Dangerfield, when examined at the bar of the House of Commons, made other charges against prominent Roman Catholics, and attempted to defend his character by publishing, among other pamphlets, Dangerfield's Narrative.

==Death; the fate of Robert Francis==

The publication of his Narrative led, once public opinion had turned against the informers, to his trial for libel (Kenyon notes that he could not as the law stood be tried for perjury, as no-one had actually been convicted on his evidence). Dangerfield went into hiding in 1684 as soon as he heard about the threatened trial, but when James succeeded as King in February 1685 the new Government made a determined search for him and found him. He was tried and speedily convicted. On 20 June 1685 he received his sentence, which was to stand in the pillory on two consecutive days, be whipped from Aldgate to Newgate, and two days later from Newgate to Tyburn.

On his way back from the first whipping on 22 June Dangerfield, who rather surprisingly was travelling by coach, got into an argument at Hatton Garden with a barrister, Robert Francis, who made a jeering remark, on the lines of "How do you, after your little race?" Dangerfield in return spat on him and called him a son of a whore, whereupon Francis struck Dangerfield in the eye with his cane: the cane apparently entered the brain, and Dangerfield died shortly afterwards from the blow.

Francis was tried and convicted for murder, and sentenced to death, despite his insistence that he never meant to kill Dangerfield.
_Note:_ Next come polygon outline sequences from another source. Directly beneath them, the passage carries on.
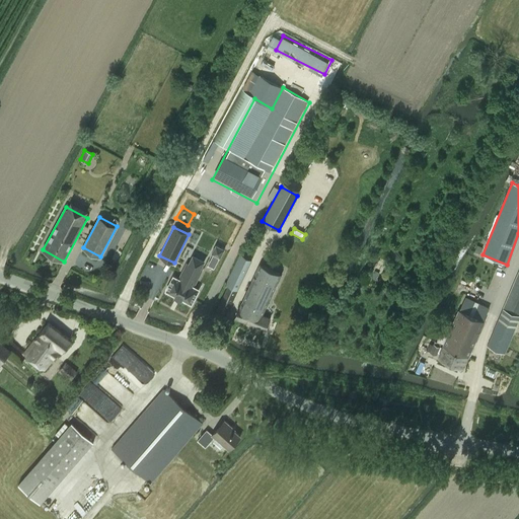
[(214,254),(208,265),(214,268),(220,257),(224,249),(216,245),(212,253),(214,254)]
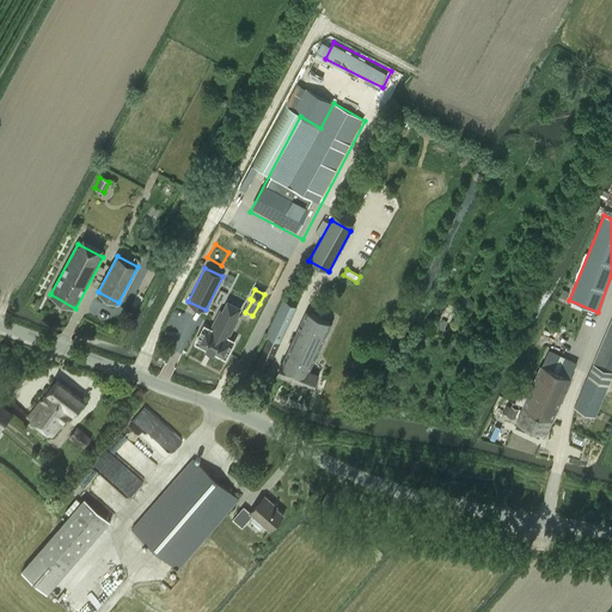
[(466,295),(461,299),(469,307),(473,304),(466,295)]
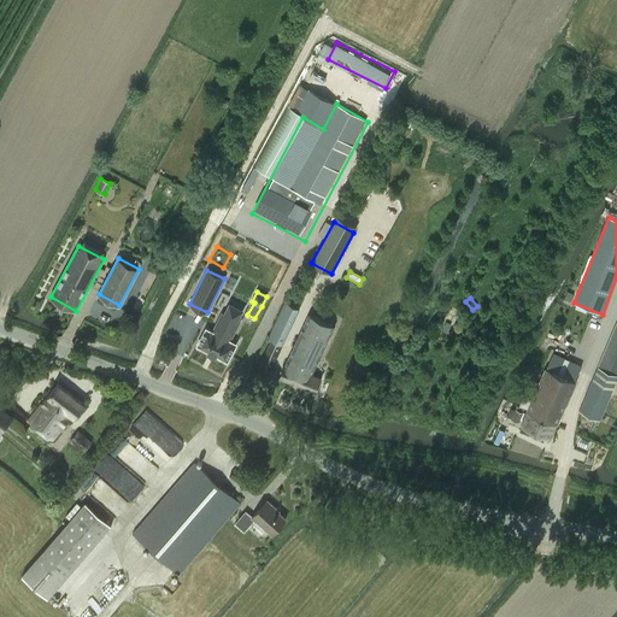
[(269,374),(300,309),(286,303),(269,338),(272,339),(258,369),(269,374)]
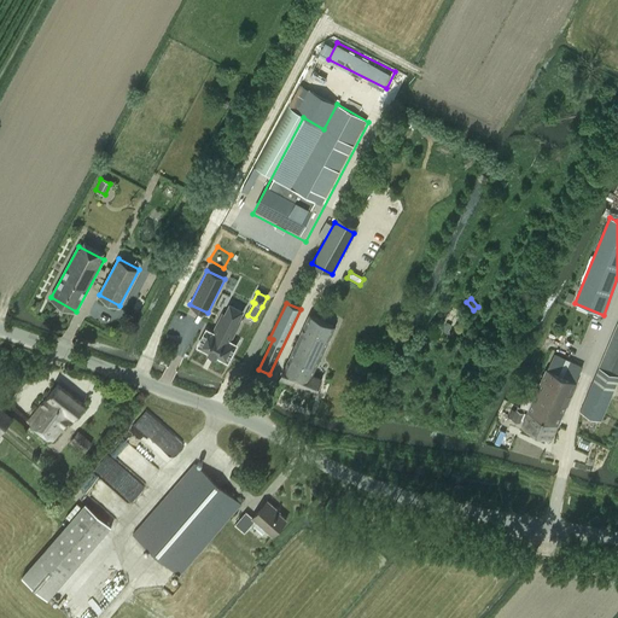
[(207,328),(198,345),(210,351),(209,353),(216,356),(216,355),(228,361),(237,344),(231,342),(240,321),(222,313),(213,332),(207,328)]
Several witnesses testified that on the contrary he had deliberately stabbed at Dangerfield's eye, and there was also some evidence that he had said that "he would save the hangman the trouble of killing Dangerfield". Nonetheless the verdict of murder came as a surprise to the public, the general view being that the death "could scarce be even called manslaughter". Sir John Reresby wrote that he was sure that Francis had had no intention of killing Dangerfield, "for he had a sword by his side, which was a more likely thing to kill him than that little cane, indeed the smallest that ever I saw". King James II was solicited strongly to grant Francis a royal pardon, on the
basis of his previously blameless
life, but, despite his low opinion of Dangerfield, he said that it would be wrong to let his murderer go unpunished, and Francis was duly executed on 24 July 1685.

Sir John Bramston in a contemptuous epitaph wrote that Dangerfield deserved no pity: "he had been a highway thief, a cheat, a little rogue.. but there is an end of him".

==The Narrative - aftermath==

In 1684 Sir William Williams, later Solicitor General, who as Speaker of the House of Commons had authorised the publication of Dangerfield's Narrative in 1680, was heavily fined for a libel on James II and another on Lord Peterborough as a result. James, with more magnanimity than he usually showed to political opponents, reduced both fines, and later restored Williams to royal favour and appointed him Solicitor General.

==In fiction==

He is the subject, and perhaps the author, of Don Tomazo, or The Juvenile Rambles of Thomas Dangerfield (1680), a comic, self-consciously literary novel that presents Dangerfield as a clever and resourceful rogue. It is reprinted in Spiro Peterson's The Counterfeit Lady Unveiled and Other Criminal Fiction of Seventeenth-Century England (1961) and in Paul Salzman's Anthology of Seventeenth-Century Fiction (1991).